Bei der genauigkeit mit den farben ist es natürlich noch besser wenn d einen Farbfächer haST::.

gg


----------



## gcaruso (24. April 2003)

hi!!

schau doch mal HIER rein...



greetz G-C


----------



## master01x (24. April 2003)

erst ma thx.... für die konstruktiven antworten... 

ich wed das pergament gleich ma ausprobieren::: 

hat jmd vielleicht noch ein tut für so ne römisch/grieschiche säule ??? am besten 3d look ?


----------



## Christoph (25. April 2003)

Besorg die ein 3D Programm 

free =>http://www.blender3d.org

Demos=>http://www.maxon.net (Cinema 4D)


----------



## caesar (25. April 2003)

@hochi

hast du ne ahnung ob es ein DEUTSCH tutorial zu blender gibt?

/caesar_


[!!!]
alles zurück....
hab bereits einige deutschtutorials gefunden!


----------



## master01x (25. April 2003)

uuffff....

... sorry.. aber bin ein nein absoluter newbie  hehe... ich seh beim bender prog nur bahnhof... kann man so ne säule net in ps machen ?


----------



## caesar (25. April 2003)

hab hier eine schrift gefunden...
nennt sich papyrus... (ist zwar keine hieroglyphenschrift aber klingt zumindest danach)

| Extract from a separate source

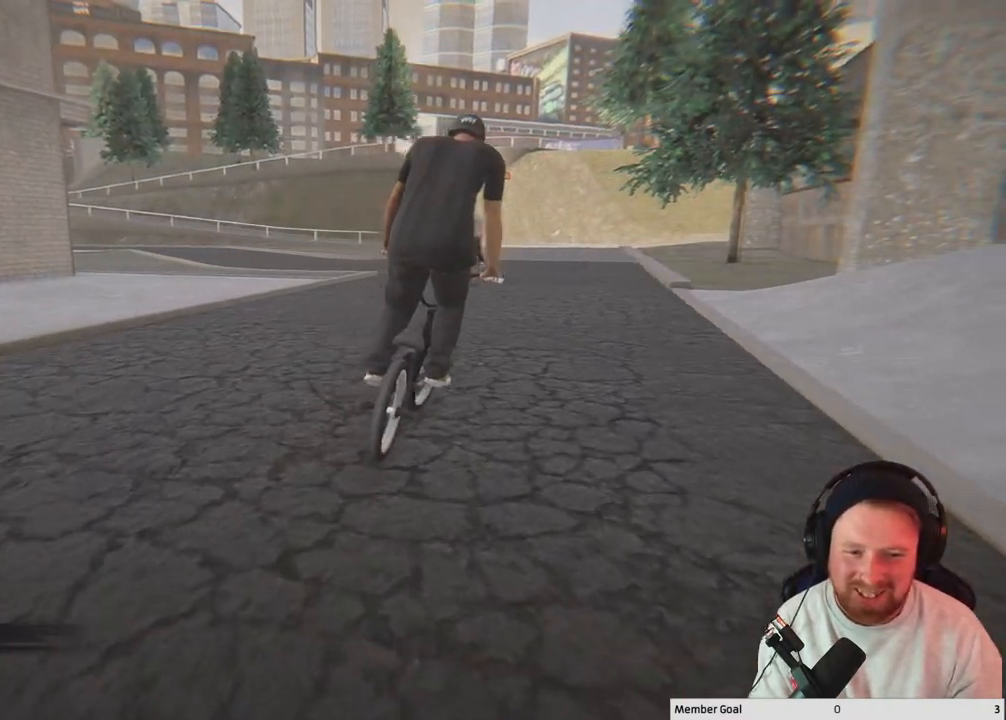
{"buttons": [], "left_stick": "up", "right_stick": "center", "events": [[183, "left_stick", "up-right"], [400, "left_stick", "up"]]}
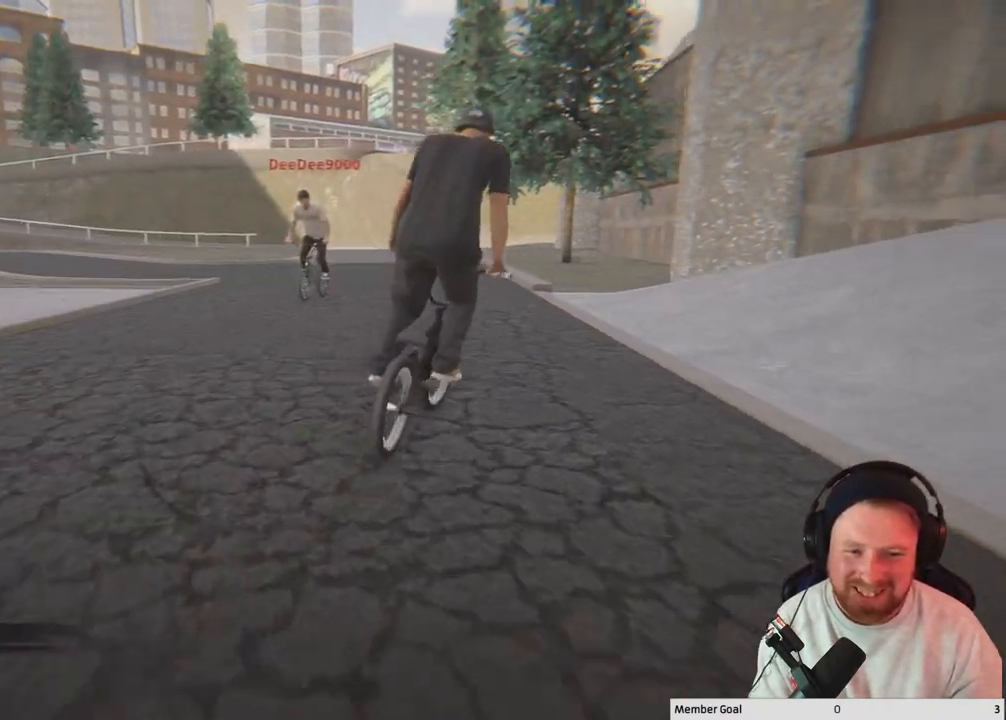
{"buttons": [], "left_stick": "up-left", "right_stick": "down", "events": [[150, "right_stick", "down"], [267, "left_stick", "up-left"], [350, "right_stick", "left"], [400, "right_stick", "up"], [500, "right_stick", "down"]]}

http://www.fontpool.com/fonts/linotype/papyrus.html

/caesar_

[edit]
und hier ein paar hieroglyphen 

http://www.fontcenter.at/download.php?s=list&kid=5

(heisser tip: etwas googlen und padauts du wirst fündig)


----------



## Christoph (25. April 2003)

Am besten du besorgst dir die Demo von Cinema 4D 8 und versuchst es damit.

Für meine Säulen hab ich gerade 2 Minuten gebraucht ;9


----------



## master01x (25. April 2003)

thx... die hyroglyphen sind cool.... ich find nur 21€ für nen font etwas teuer ... du nicht...??? ich such mal weiter::: weisst du auch wie man so ne säule machen kann ?


----------



## caesar (25. April 2003)

wer wie was...

die hieroglyphen hab ich gerade KOSTENLOS runtergeladen.

und die papyrus müsste genauso kostenlos sein!?!?!

also nix mit 21€...

/caesar_

[edit]
korrigiere: papyrus ist doch kostenpflichtig, sorry.
ich hab sie unter einer anderen adresse runtergeladen. aber probier es hier:
http://www.gimmefonts.com/list/papyrus

[edit2]
zur säule:
entweder du suchst dir ein altes asterix heft   und scannst dir eine säule ein und zeichnest sie nach. ich würde es mit illustrator machen und anschliessend in photoshop importieren und etwas verfeinern. du kannst auch jede andere säule (nicht comic-style verwenden).

aber wirklich schöne 3d-säulen erstellt man mit einem 3d programm.


----------



## Hercules (25. April 2003)

Ich würd keine 3D-Säulen machen!

wenn du ein plakat mit 3d objekten machst, braucht das wirklich sau viel übung - nämlich sachen ausm 3dprogi sehen auf einem plakat schell ******e aus...

ich hab hier mal sone möglichkeit gamacht, in welche stilrichtung man das vielleicht machen könnnte...


----------



## santos2k3 (25. April 2003)

geb ich dir recht hercules... ich denke auch, da es ja ein plakat werden soll, brauch man so 3d staff garnicht. es soll ja gut erkennbar sein, daher viel arbeit in erkennbarkeit legen (schrift, farbe). Das bild von Hercules ist ein gutes beispiel finde ich.

gruss, santos


----------



## master01x (25. April 2003)

jo.... nur denke ich immer sowas sieht irgendwie net cool genug aus :-(... das ist schon von anfang an mein problem... irgendwas in dem stil, was cool aussieht und junge leute anspricht::: (18 - 20)...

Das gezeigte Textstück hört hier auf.